Every equity linked fixed annuity otherwise known as a fixed indexed annuity has a minimum guarantee or a “floor”.  The floor is used because since this is an annuity the owner has to earn something, and since the interest is credited based off the performance of the index, theoretically you could earn 0%  each year if the index performs negatively.  Most annuity contracts have a minimum guarantee that is 1.50% of 100% or 3% of 80% or something of that nature.  1.50% on 100% means that worse case scenario the owner is guaranteed 1.50% each year on their money.  3% on 80% means that worst case scenario the owner is guaranteed to earn 3.00% on 80% of their money.  If the minimum guarantee is less than 100% that means that the surrender charge is already taken out of it and your worst case scenario is the 80% of your premium growing at 3% interest.  

Averaging


Some fixed indexed annuities use the average of a particular index rather than the change from start to finish.  


Compounding Interest


Some annuities pay simple interest during an index term rather than compound interest.  If an index linked annuity pays simple interest it means that the interest that is calculated is based off of the initial investment.  For example if you invest $100,000 and it pays 4% simple each year for three years you will earn $4,000 each of the first 3 years.  If compound interest is used that means that the interest you earn is calculated on the value at that time, interest included.  For example if you were to invest $100,000 at 4% compound interest for three years you would earn $4,000 the first year and then 4% on $104,000, etc.  As you can see compound interest earns more interest over time because your interest is earning interest on top of interest.

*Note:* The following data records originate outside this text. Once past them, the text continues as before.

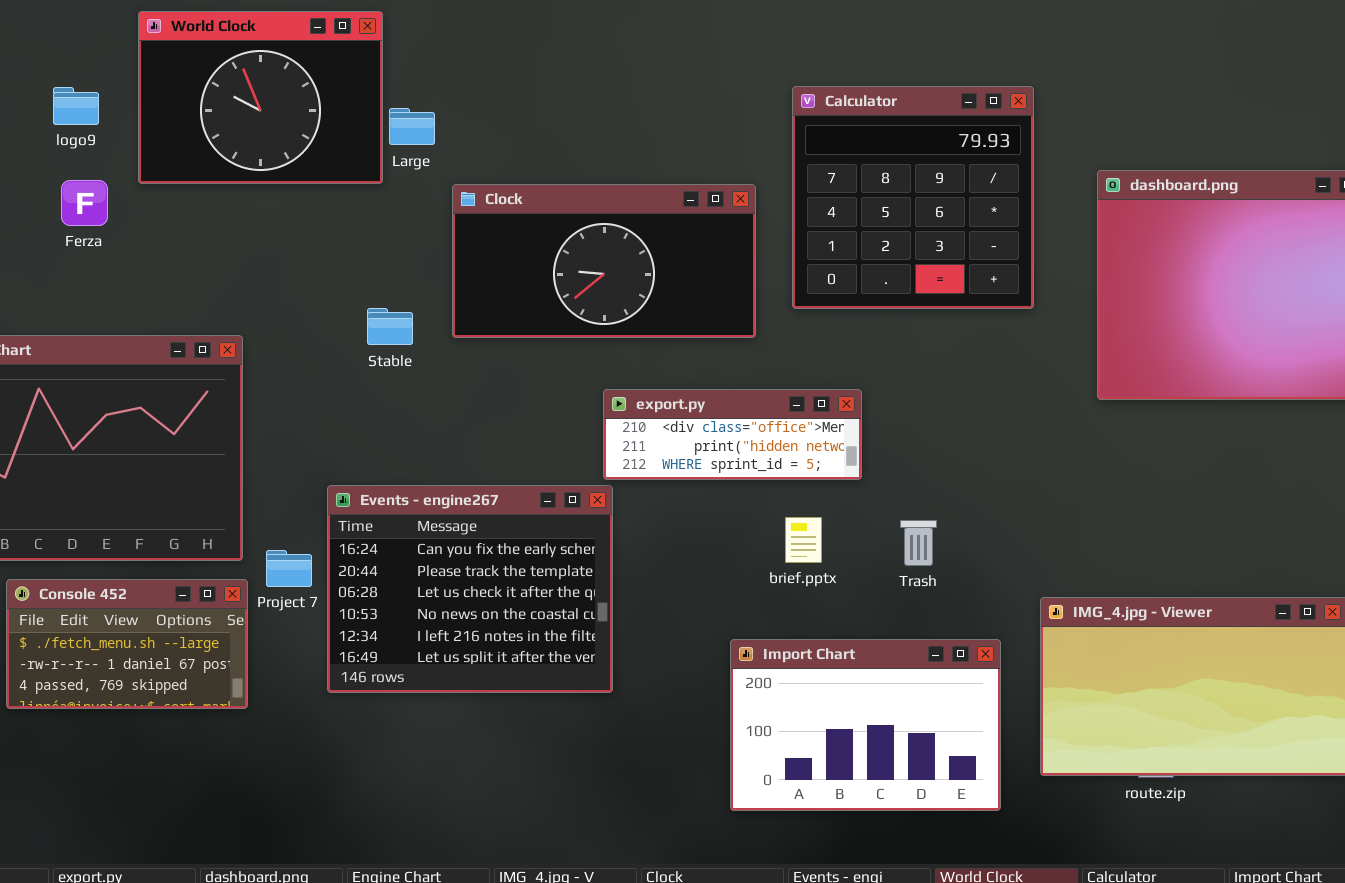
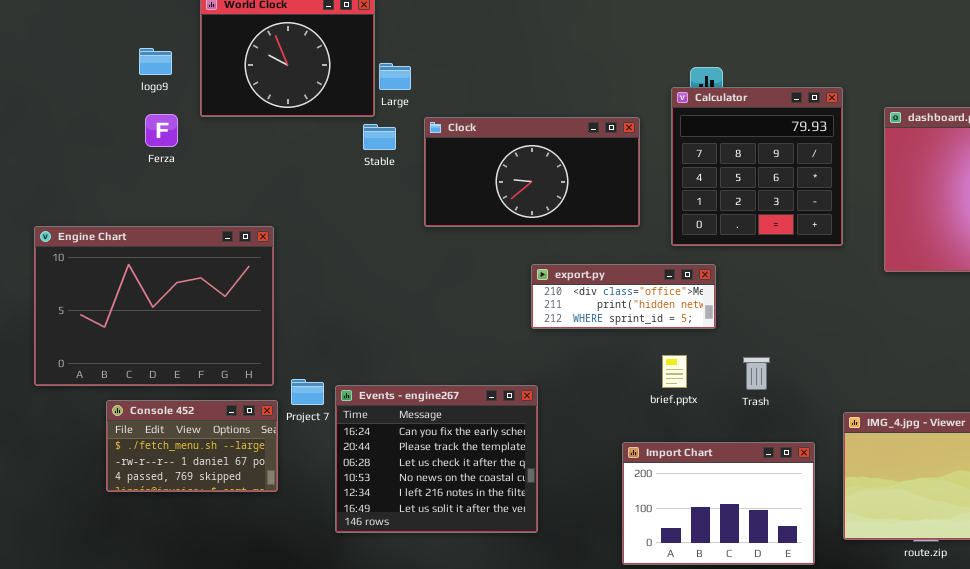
Calculator: [792,86,1034,309] -> [671,87,843,246], moved
Stable: [367,308,413,345] -> [363,124,396,150], moved
Events - engine267: [327,485,613,693] -> [335,385,538,533], moved

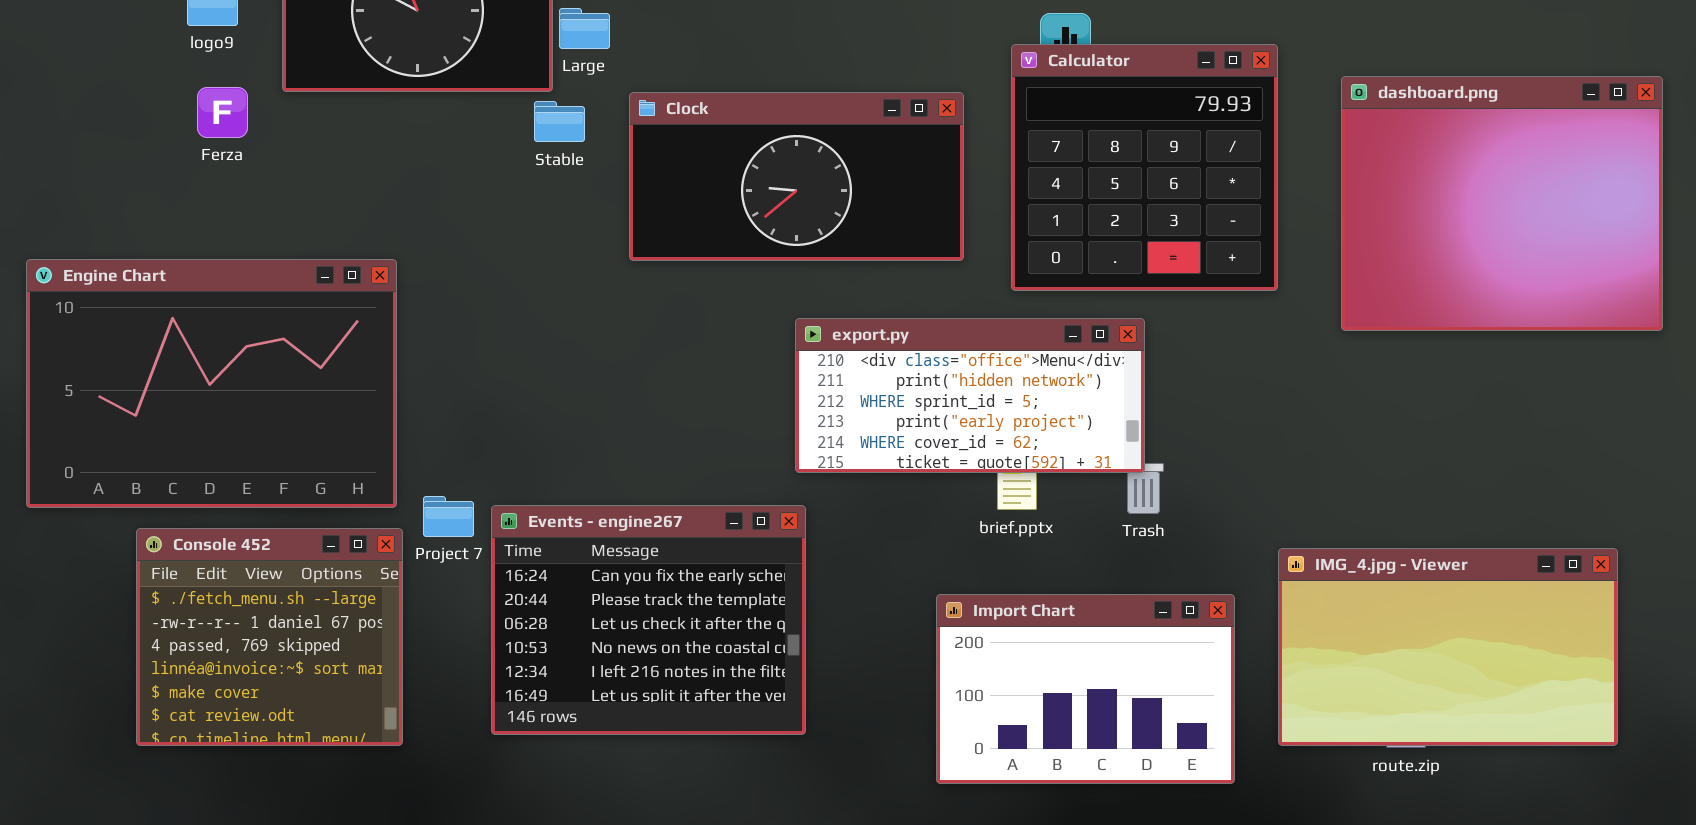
export.py: [531,264,716,329] -> [795,318,1145,473], resized
Console 452: [106,400,278,492] -> [136,528,403,746], resized

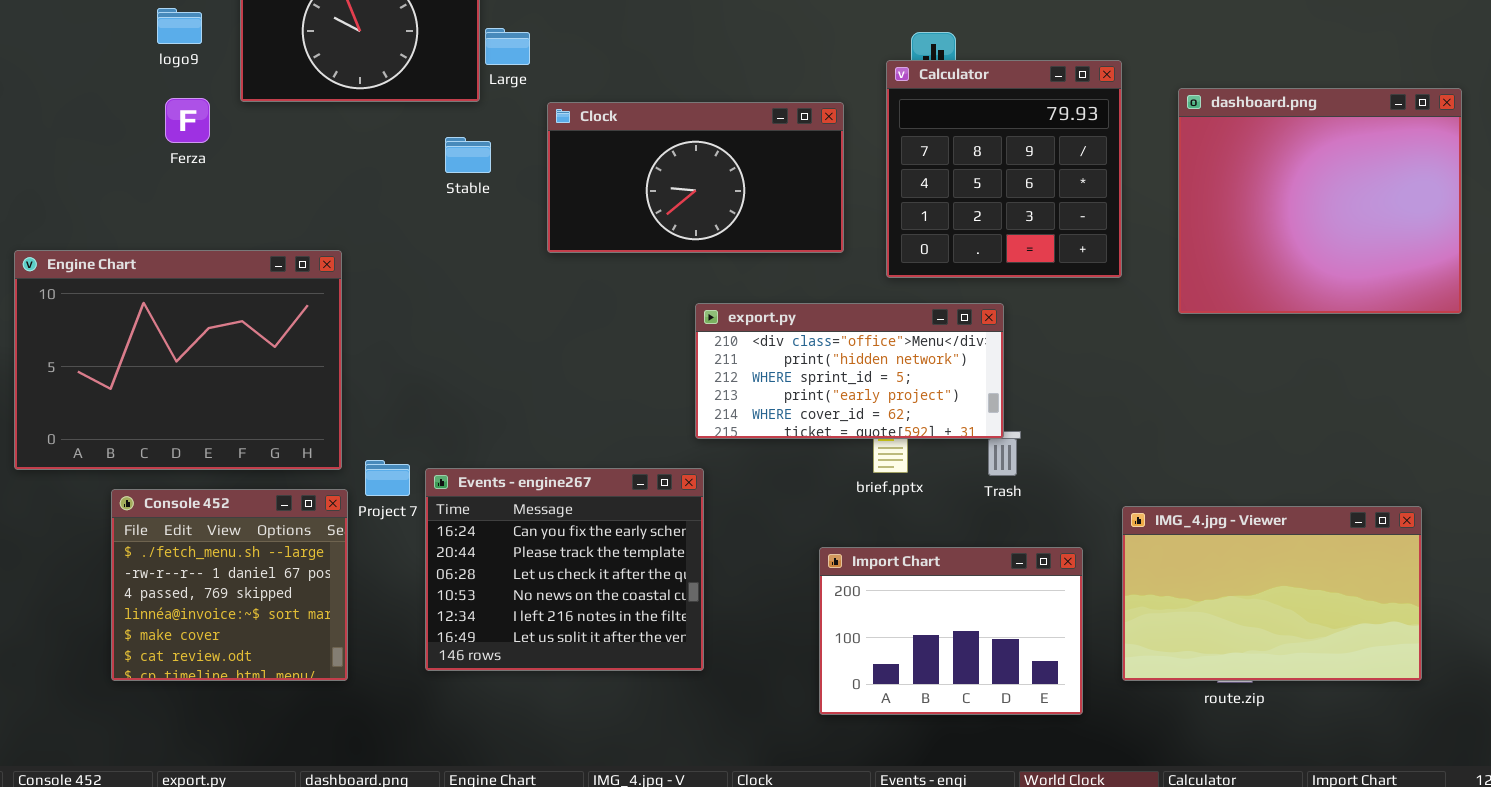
Stable: [534,101,585,142] -> [445,137,491,173], moved

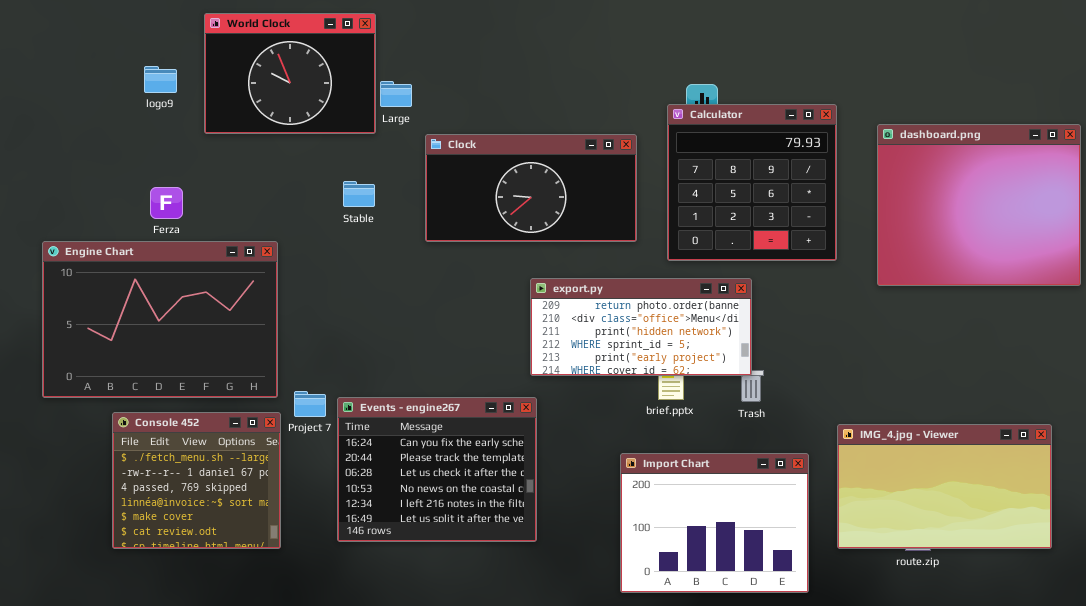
Ferza: [165,98,210,143] -> [150,187,183,219], moved
Stable: [445,137,491,173] -> [343,181,375,207], moved
export.py: [695,303,1004,439] -> [530,278,752,376], scrolled up 1 row
Import Chart: [819,547,1083,715] -> [620,453,809,593], resized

Margin / Spread / Administrative Fee


Some annuities, index annuities especially use a Margin / Spread / Administrative Fee.  This spread or margin is subtracted from the percentage of change in the index.  This margin, spread or administrative fee is usually expressed in percentage terms.  For example you may have an equity indexed annuity that has a 3% fee.  In this case, if your equity linked fixed annuity had a 10% change in the corresponding index you would be credited with 7% interest (the 10% change – the 3% fee).  The rate that is credited to your fixed indexed annuity will never be less than 0.  

Vesting


Vesting is a term that is used to determine how much of something is yours to keep.  For example some annuities may offer a 10% bonus the first year of a 10 year annuity.  In this  example it would be common for the annuity to have a vesting schedule where that 10% would vest 1% each year.  If you were to surrender the policy early you would only earn 5% of the bonus, however if you held the annuity until maturity you would earn the entire 10%.  
 

Annual Reset


Fixed indexed annuities determine the interest each year by comparing the index value at the end of a contract year with the start of that term.  At the end of the contract term the index resets.  And your interest in year two is calculated based of the beginning and end of the index.  
 

Point to Point

The index based interest that is credited to your account is determined by figuring out the difference from the beginning of a term and the end.  Typically this is done with a 1 year point to point, but it is not uncommon for index annuities to offer 3 year point to point or even a point to point for the entire term.  Often times there is a cap associated with this indexing option.  For example on an annual point to point it may have a 7% point to point cap.  In that case if the change in the index was 10% you would be credited with 7%.  As with all fixed annuities there is never any risk to your money, so in the event that the index declines in value you would be credited with 0% that year.